ФРАГМЕНТ ТЕКСТА:
▶
Сегодня утром был я у редактора журнала и говорил с ним насчет моих стихов. Он говорит, что задатки таланта есть, но надо еще поработать над содержанием и над формою. Говорил я с ним около получаса, но разговор касался такого множества предметов, что об одном важном пункте я забыл его спросить: именно, насчет того, напечатать ли мне несколько стихотворений в каком-нибудь еженедельном журнале, или еще подождать. Теперь я очень сожалею об этом. Впрочем, – он предложил мне, если я напишу что-нибудь и захочу узнать его мнение – зайти к нему с этой вещью; так что, может быть, через некоторое время мне представится снова возможность видеться с ним. Кроме того, он дал мне несколько советов чисто-технического свойства: насчет размера стиха и т. д.
15[80]
Москва, 31 окт. 1890 г.
Среда, 8 час. утра
Дорогая мамаша!
Вы читали, вероятно, что вскоре соберется новая комиссия по еврейскому вопросу, которой будут представлены результаты деятельности предыдущей комиссии (графа Палена); от этой новой комиссии ожидают много недоброго: разных ограничений в торговле и т. д. Очевидно, ввиду этого, в Москве затеялось такого рода предприятие: граф Л. Толстой (знаменитый писатель) и Соловьёв (философ) составили адрес, протестующий против современного взгляда на евреев и обращения с ними и требующий расширения их прав. Под этим адресом будут приглашены подписаться лучшие люди России (профессора, ученые литераторы и т. д.), затем он будет представлен государю и распространен в обществе во множестве списков.
◀
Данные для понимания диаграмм
▶
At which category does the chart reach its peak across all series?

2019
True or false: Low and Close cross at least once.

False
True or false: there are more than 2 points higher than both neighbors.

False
◀
Ответьте на вопросы по фрагменту текста:
1. Какого свойства советы дал редактор, помимо отзыва о стихах?
2. Какие место и дата указаны в письме, адресованном «Дорогая мамаша!»?
3. Кто составил адрес, протестующий против обращения с евреями?

1. Советы чисто-технического свойства, насчет размера стиха и т. д.
2. Москва, 31 октября 1890 г.
3. Граф Л. Толстой и Соловьёв.